Uma criança, escorregando dos braços de sua própria mãe, tinha caído de uma
das janelas de cima do elevado edifício dentro do fundo e sombrio canal. As
águas tranquilas haviam-se fechado placidamente, sobre sua vitima; e, embora
minha gôndola, fosse a  única à vista, muitos nadadores ousados já se achavam
água procurando em vão, na superfície, o tesouro que, infelizmente  apenas
deveria ser encontrado dentro do abismo. Sobre as negras lajes de mármore, à
entrada do palácio, e a poucos passos acima da água, estava de pé um vulto que
ninguém que o visse poderia daí por diante esquecer.
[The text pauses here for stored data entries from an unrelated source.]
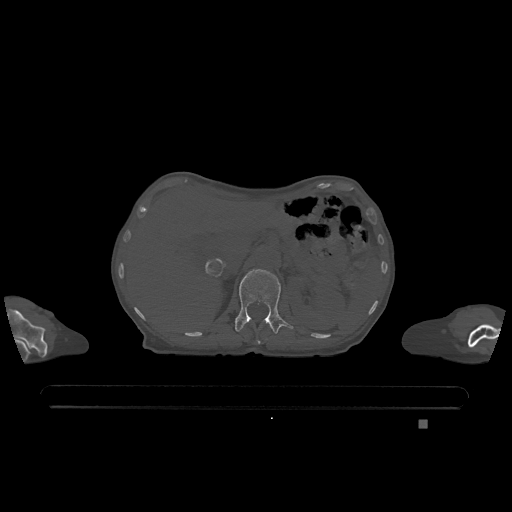
CT including the spine, one axial slice; position 485 of 1317 along the scan axis; bone window (W 1800 / L 400 HU); 0.5 mm slice thickness; 512 × 512 image matrix, field of view 500 × 500 mm. Female patient, age 74 years. From the clinical record (not read from this slice): primary cancer: lung; vertebrae with lytic lesions (as recorded): T1, T4, T5, T6, L4, L5.
Outlined on this slice (semi-automatic segmentation, software-assisted and operator-edited):
- L1 vertebra: bounding box [x1, y1, x2, y2] px = [235, 269, 293, 334]
- T12 vertebra: [257, 340, 261, 344]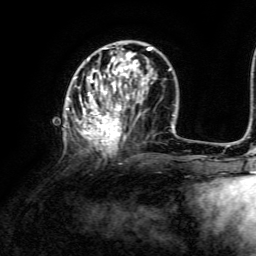
Breast MRI, one axial slice; position 46 of 134 along the scan axis; cropped to one breast; dynamic contrast-enhanced series, time point 2 of 6 at this slice position (early post-contrast); 3 T; TE 4.6 ms, TR 8.8 ms; 1.2 mm slice thickness; 256 × 256 image matrix, field of view 190 × 190 mm. Female patient.
Structures marked on this image (semi-automatic segmentation, software-assisted and operator-edited):
- enhancing-tissue mask used for the functional tumour volume (all voxels passing the contrast-enhancement thresholds inside the analysis volume; usually the tumour): bounding box <67,47,170,154> (left, top, right, bottom; pixels)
Era a Marquesa Afrodite,
adorada por Veneza inteira, a mais alegre das criaturas alegres, a mais bela onde
todas eram belas,   mas também a jovem esposa do velho e intrigante Mentoni e a
mãe daquela linda criança, seu primeiro e único filho, que agora, mergulhado nas
águas lobregas, pensava cheio de amargura o coração, nas doces carícias de sua
mãe e exauria sua pequenina vida lutando por chamá-la.
Ela permanecia só. Seus pequeninos pés nus e prateados cintilavam no espelho
negro do mármore sobre que pousavam. Seu cabelo, ainda mal desnastrado dos
seus enfeites de baile para o sono da noite, enrolava-se, entre um chuveiro de
diamantes, em torno de sua cabeça de linhas clássicas, em cachos como os de
jacinto em botão. Uma túnica de gaze, branca como a neve, parecia ser a única
coisa que lhe cobria as formas delicadas; mas o ar daquela meia-noite de verão
era quente, soturno e silencioso, e nenhum movimento, naquela forma estatuária,
agitava mesmo as dobras daquele vestuário vaporoso, que a envolvia como o
pesado mármore envolve Níobe . Contudo - estranho é dizê-lo! Seus grandes e
brilhantes olhos não estavam voltados para baixo, para aquela sepultura onde
jazia mergulhada sua mais brilhante esperança, mas fixavam-se numa direção
completamente diversa.  A prisão da Velha República é, penso eu, o mais
majestoso edifício de toda Veneza. Mas como poderia aquela mulher olhar tão
fixamente para ele, quando abaixo dela estava-se extinguindo seu próprio filho?
Aquele sombrio e lúgubre nicho também escancarava justamente diante da janela
de seu quarto. Que, pois, poderia haver  nas suas sombras, na sua arquitetura,
nas suas cornijas solene, cingidas de hera que a Marquesa de Mentoni não
houvesse contemplado antes, milhares de vezes? Absurdo! Quem não se lembra
q em ocasiões como esta, os olhos, como um espelho partido, multiplicam as
imagens de seu pesar e vêem, em numerosos lugares distantes, a desgraça que
está ali próxima?
Muitos passos acima da marquesa e sob o arco do portão que dava para a água,
estava de pé, em trajes de gala, a própria figura

sátiro de Mentoni. Ele se achava, na ocasião, ocupado em arranhar uma guitarra e
parecia mortalmente aborrecido quando, a intervalos dava ordens para o
salvamento de seu filho. Estupefato e horrorizado, eu mesmo não tinha forças
para mover-me da posição ereta que tomara ao ouvir o primeiro grito e devo ter
apresentado à vista do grupo agitado, um aspecto espectral e sinistro quando
lívido e de membros rígidos, flutuava entre eles naquela funerária gôndola.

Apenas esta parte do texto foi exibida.